• _Work instruction 1_
Please extract every line of the entries that contains the string "values".

To be upset about this?

11 replies

Pushmeinthepool · 24/05/2010 11:22

We went to a barbecue at my parents house yesterday. DH had a fair few beers but didn't seem drunk. He kept on "playing" with the children but just winding them up and making them scream, doing things such as picking them up and holding them upside down and even though they were both protesting he just kept doing things to annoy them, smirking away.

Anyway, he then started to throw these sponge tennis balls around everywhere, with quite a force; I was sitting on the grass holding the baby and one just hit me really hard underneath my eye and on my cheekbone, and it really really hurt. It was quite a shock too. I said that it had hurt a lot and he started saying "Don't make such a fuss, it didn't hurt at all, it's only a sponge ball", in front of everyone and belittling me. Then he was just arsey for the rest of the barbecue. So I just ignored him and carried on having a nice time.

• _Supplied data_
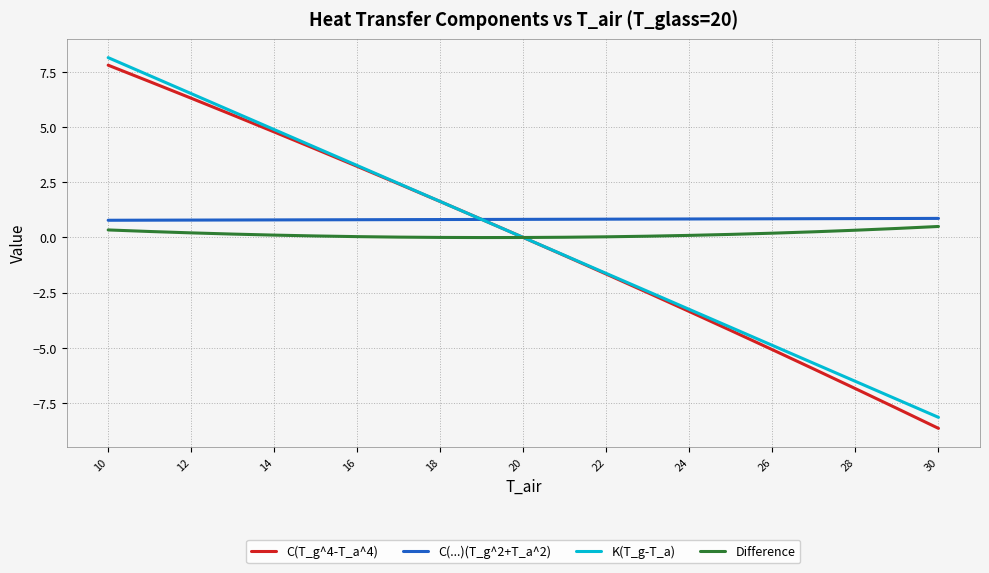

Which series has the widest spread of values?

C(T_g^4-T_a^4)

...

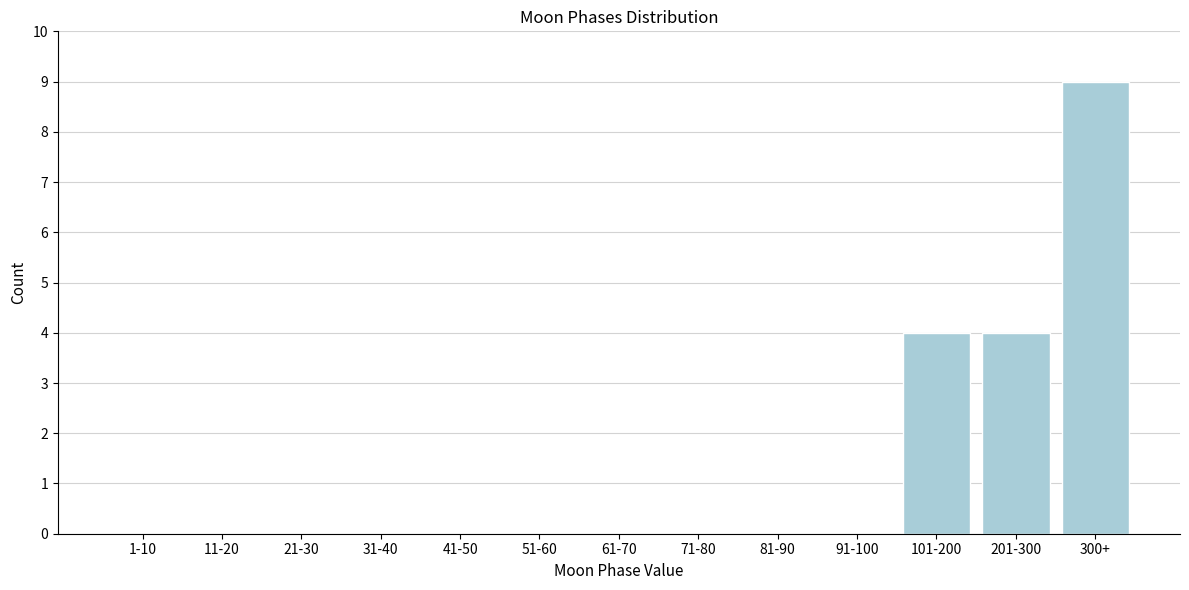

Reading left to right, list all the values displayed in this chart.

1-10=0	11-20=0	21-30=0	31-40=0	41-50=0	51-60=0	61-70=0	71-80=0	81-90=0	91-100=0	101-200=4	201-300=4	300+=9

* * *

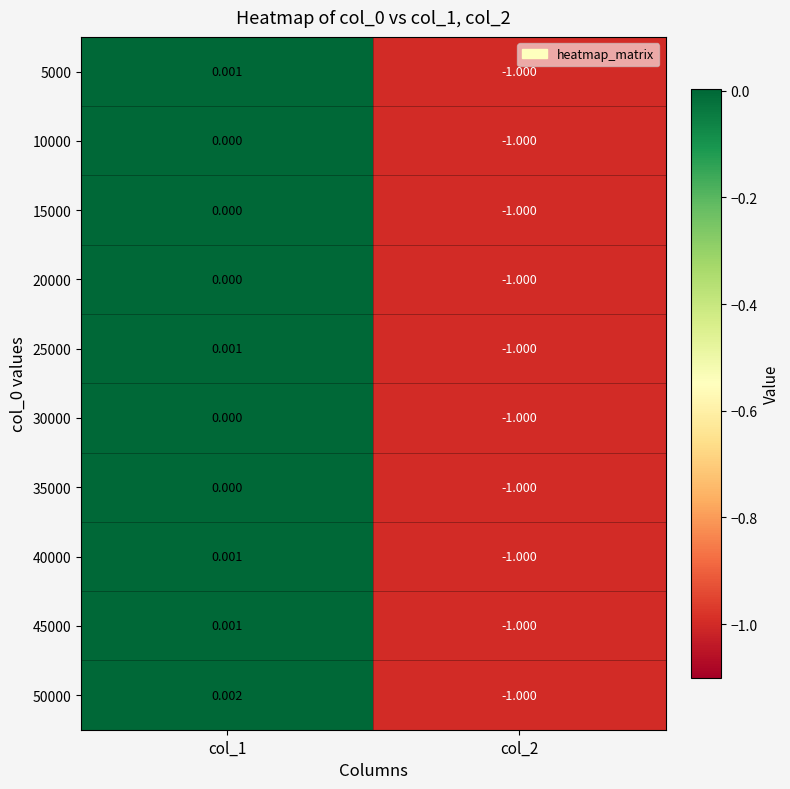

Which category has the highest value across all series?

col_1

• _Work instruction 2_
Repeat the barbecue post word for word between "We went to a" and "them, smirking away.", inclusive.

• _Your response 1_
Which series has the widest spread of values?
Reading left to right, list all the values displayed in this chart.

• _Your response 2_
We went to a barbecue at my parents house yesterday. DH had a fair few beers but didn't seem drunk. He kept on "playing" with the children but just winding them up and making them scream, doing things such as picking them up and holding them upside down and even though they were both protesting he just kept doing things to annoy them, smirking away.